La diplomatie italienne confirme sa présence aux côtés des États-Unis dans le dossier de Gaza, mais pose une condition juridique stricte. Invitée par la Maison-Blanche à intégrer le nouveau « Conseil pour la paix », Rome a validé sa participation tout en définissant un cadre qui l’empêche d’être un membre à part entière.
C’est une réponse positive, mais nuancée par les textes fondamentaux de la République italienne. Giorgia Meloni, présidente du Conseil italien, a confirmé dimanche que son pays participerait aux travaux de l’initiative américaine visant à stabiliser le Moyen-Orient. Cependant, cette participation ne se fera pas sous la forme d’une adhésion classique.
Dans un entretien accordé au Corriere della Sera, et repris par l’agence Anadolu, la cheffe du gouvernement a précisé la nature exacte de l’engagement italien. Rome siégera avec un statut d’observateur. Cette distinction n’est pas simplement protocolaire : elle répond à une impérative nécessité juridique. Giorgia Meloni explique que des « contraintes constitutionnelles » interdisent à l’Italie d’adhérer formellement à cet organe spécifique, bien que le soutien politique à l’initiative de Washington soit total.
« Nous avons été invités en tant que pays observateur et, à nos yeux, c’est une bonne solution concernant le problème de la guerre au Moyen-Orient », a-t-elle déclaré. Cette formule pourrait d’ailleurs faire école en Europe : la dirigeante italienne suggère que d’autres nations méditerranéennes ou géographiquement proches de la zone de conflit pourraient adopter ce même positionnement en retrait pour s’associer aux discussions sans intégrer la structure décisionnelle.
Le calendrier s’accélère pour cette initiative lancée en marge du Forum économique de Davos fin janvier.
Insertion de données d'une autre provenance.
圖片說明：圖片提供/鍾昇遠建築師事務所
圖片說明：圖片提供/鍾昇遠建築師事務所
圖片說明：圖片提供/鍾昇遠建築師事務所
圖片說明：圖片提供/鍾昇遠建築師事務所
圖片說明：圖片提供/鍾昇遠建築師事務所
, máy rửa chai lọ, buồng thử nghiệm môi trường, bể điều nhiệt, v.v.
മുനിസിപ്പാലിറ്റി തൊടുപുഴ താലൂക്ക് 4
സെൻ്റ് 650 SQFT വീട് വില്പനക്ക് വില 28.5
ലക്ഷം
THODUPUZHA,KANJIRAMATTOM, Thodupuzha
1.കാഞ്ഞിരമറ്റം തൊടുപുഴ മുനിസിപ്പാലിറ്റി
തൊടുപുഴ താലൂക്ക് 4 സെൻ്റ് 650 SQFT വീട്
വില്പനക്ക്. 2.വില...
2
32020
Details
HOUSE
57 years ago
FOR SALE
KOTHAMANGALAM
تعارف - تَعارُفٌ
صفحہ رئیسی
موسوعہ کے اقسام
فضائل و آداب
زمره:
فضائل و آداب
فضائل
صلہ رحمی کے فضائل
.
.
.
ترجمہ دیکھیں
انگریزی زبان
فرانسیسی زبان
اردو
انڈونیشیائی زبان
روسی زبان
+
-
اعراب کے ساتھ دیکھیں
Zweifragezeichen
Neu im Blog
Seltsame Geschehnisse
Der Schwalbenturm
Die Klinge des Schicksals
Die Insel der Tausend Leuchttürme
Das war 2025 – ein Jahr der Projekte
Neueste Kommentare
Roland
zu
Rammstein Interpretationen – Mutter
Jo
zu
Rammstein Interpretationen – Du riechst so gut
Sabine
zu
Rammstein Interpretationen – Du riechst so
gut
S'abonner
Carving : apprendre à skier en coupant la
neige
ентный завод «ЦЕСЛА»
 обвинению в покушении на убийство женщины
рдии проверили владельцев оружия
La première réunion au niveau des dirigeants est programmée pour le 19 février à Washington. Si le niveau de représentation de l’Italie n’est pas encore définitivement arrêté, les médias transalpins évoquent la présence probable du ministre des Affaires étrangères, Antonio Tajani, actuellement en tournée pour discuter de la situation à Gaza et des tensions en Cisjordanie.
Au-delà de ce dossier spécifique, Giorgia Meloni a profité de cette prise de parole pour réaffirmer l’importance de l’axe transatlantique dans une période qualifiée de « très complexe ». Elle a notamment plaidé pour un renforcement du pilier européen de l’OTAN, tout en refusant de s’immiscer dans les débats partisans américains concernant le mouvement MAGA et Donald Trump, estimant que ces jugements n’ont pas leur place dans les relations institutionnelles.